What design thinking can teach politics

Yesterday talking about the German elections a question arose in my mind:

“how is it possible that in a country like Germany, with a not so easy past could give 12.6% of votes to the right-wing party?!”

This brings me back to a week while having a break in my hometown with two of my close friends from Hyper Island. We were talking about democracy, immigration and how policymakers interpret the mood of the citizens.

The discussion started from Brexit and I was questioning how young people could vote ‘Yes’ to such a proposal. I was pointed out as ‘the guy that doesn’t have empathy and cannot understand the people feelings and fears’.

Photo by Anna Dziubinska on Unsplash

Rapidly the conversation shifted to the parallel topic of “we don’t want immigration” and still, my point was quite clear, is not kicking out people or deny their access that would solve the problem (yes, the same as for Brexit, is not getting out of the EU that would solve the problem).

And yet again, I was pointed out as a person who can’t understand peoples feelings. This time I made my point clearer since I felt this accusation (of me not understanding people and their feeling) was not really true.

What are the needs of the citizen? And is “stopping immigration” the solution for this need?

My point is that politicians listen to what people say and not what people need. Just look at the rise of the populist party (Italy could be a good example for this) that scream whatever the people wanna listen to gain some new voters, leveraging over their fears without trying to get the roots of the discontent.

People say we don’t want immigrant because they steal our jobs, but what they really need is stability and some certainty for the future; and is it really ban immigrants the solution to these needs?

Understand what people really need, not just what they say.

One of the main principles of design thinking is to really understand people’s needs and through that get to the real problem to solve before starting ideation and generation of ideas.

There are several models that graphically describe the design thinking process; the one that I like to refer in this context is the ‘double diamond’ introduced in 2005 by the Design Council, as divide the process in two distinct phases for a total of four different stages: Discover, Define, Develop and Deliver.

British Design Council’s double diamond diagram. Source: Design Council.

The first diamond describes the process of investigating and define the problem through the discover and define stages. Once the problem is defined, the develop and deliver stages represent the process of idea generation, testing, and production.

The first block is what makes the difference because it aims to define the real problem understanding the people’s real needs. During the discovery stage, you need to deeply understand the users.

Tools like user interviews, shadowing, and experience mapping, serve as a way to acquire a deep understanding of the people needs, desires and their experiences, sometimes more than they actually know; the analysis of the research and insights during the define stage, head to the problems (or opportunities, as I prefer to call them) definition that can, in the second diamond, lead to the creation of innovation — products, services or systems — that will add value for the people that will actually use them.

The designer’s role is to be aware of the possible difficulties of the people to understand and express their needs and being able to capture them together with things they might not be aware of, in other words, their ‘latent needs’. That’s why is important to go beyond what people say.

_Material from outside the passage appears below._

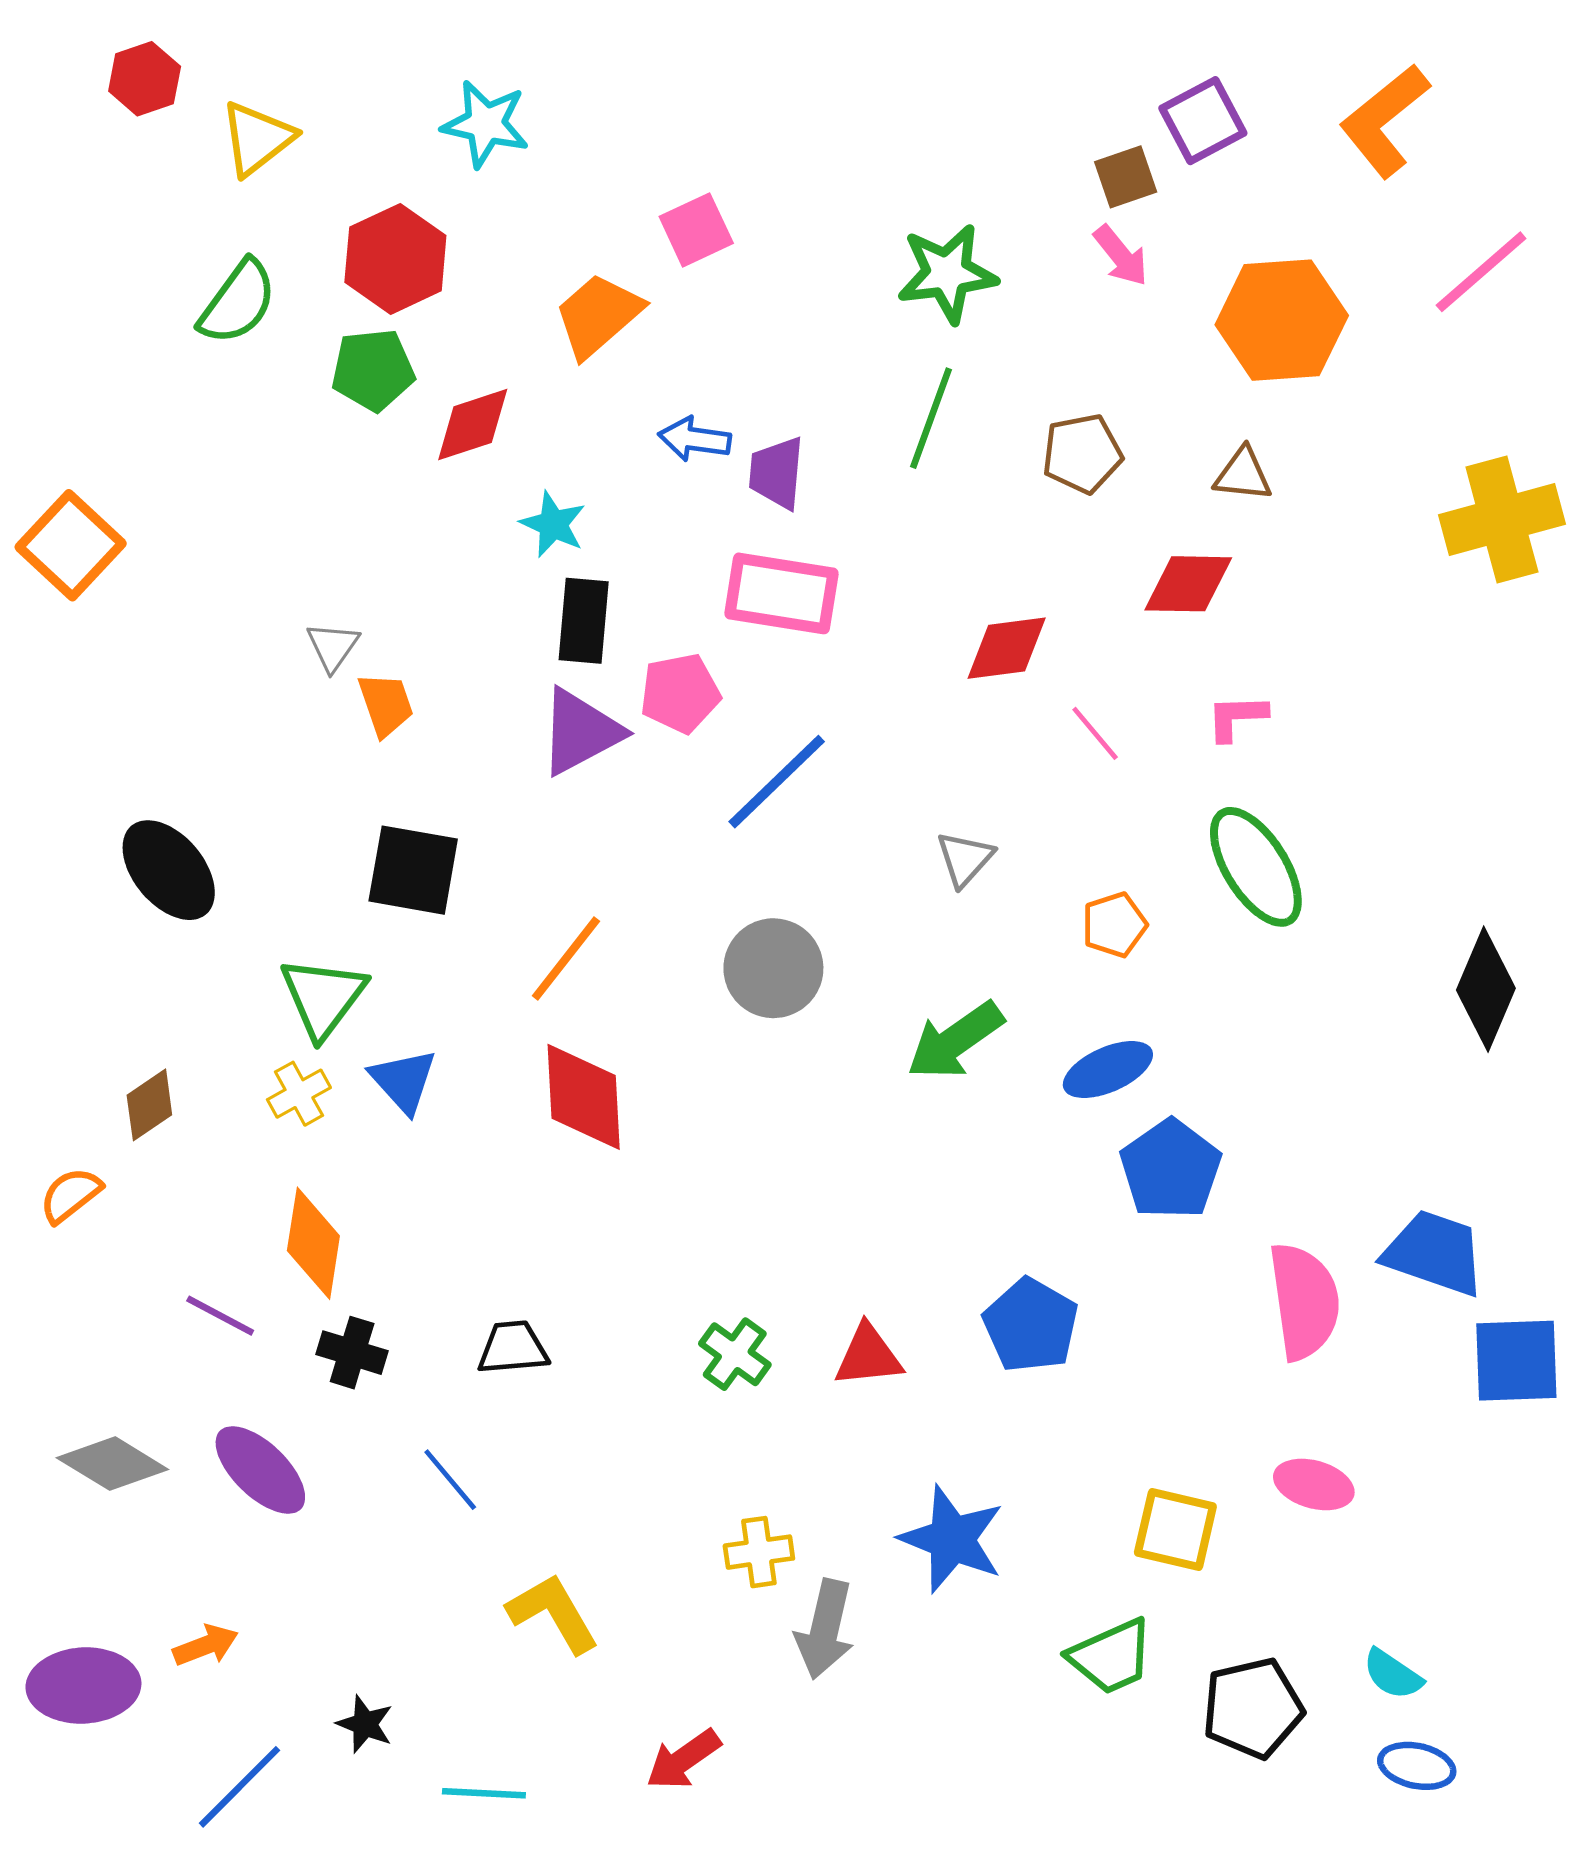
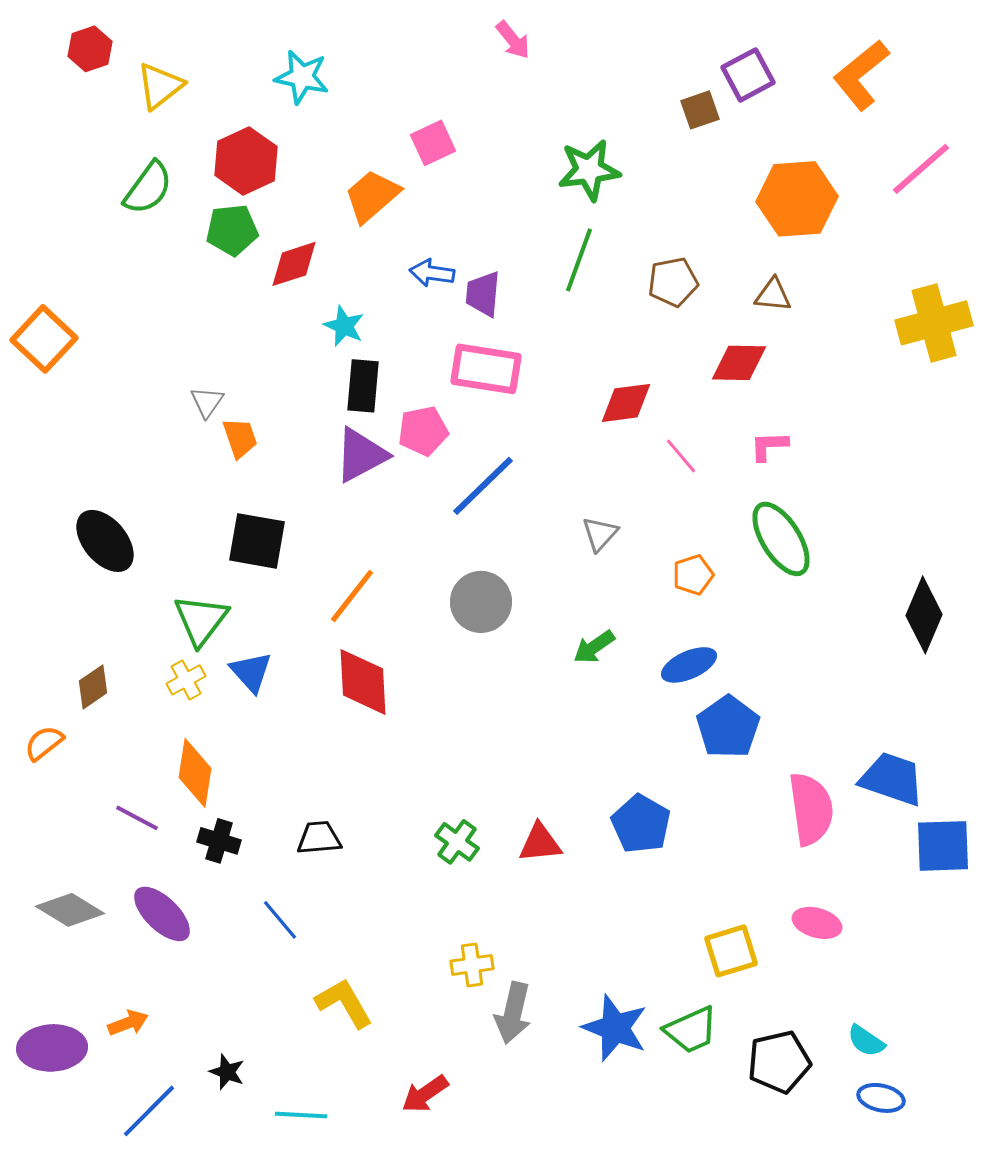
pink arrow: (1121, 256) -> (513, 40), moved
green arrow: (955, 1041) -> (594, 647), size x0.7
yellow square: (1175, 1529) -> (731, 951), turned -30
blue star: (952, 1539) -> (615, 1028), moved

Coming back to the topic: politicians and how they act.

So, what’s the point?

My feeling of what is missing out, is the deeply understanding of what people really need.

I think what some politicians are not so aware of the difficulties of the people to understand and express their needs; that should be one of the reasons why politicians tend to repeat what people say in order to reinforce their vision and fears and let them feel heard.

In the case of immigration, I don’t think that the real need of people is to kick out and ban children, families, young and old people that are coming from another country. The needs behind, is the of assurance about uncertainty of the future, to feel safe and heard, or, as Alexander Betts says in his TED talk, “the desire for people to take back control of their own lives and the feeling that they are unrepresented by politicians”; and these needs are independent on how many immigrants you get in or kick out, it’s something that the government should work together in order to solve the problem without populism and fast solutions.

Source: GDS Blog

So far, design thinking process was applied in the UK by the Government Digital Services for the government digital transformation of the public service system. Founded in 2011 by, GDS is part of the Cabinet Office that operates starting with user needs and one of the biggest examples of how digitalization of the public system could positively impact the life of million people.

In 2013, the Pirate Party Saarland Parliamentary Group explored “Design Thinking as a method of seizing suggestions from the population” through a one-day workshop. Even if it seems they have lost their influence looking at the yesterday’s results, they tried to let the citizens feel involved in the solution process.

As we can see, some government organizations are introducing design thinking process in their practice, but there is still a long way to go towards truly listening to people and reacting base on their needs.

I would love to see more initiatives that aim to deeply understand people needs, and the design thinking process taught in the EU parliament through workshops and more co-creation sessions with citizens.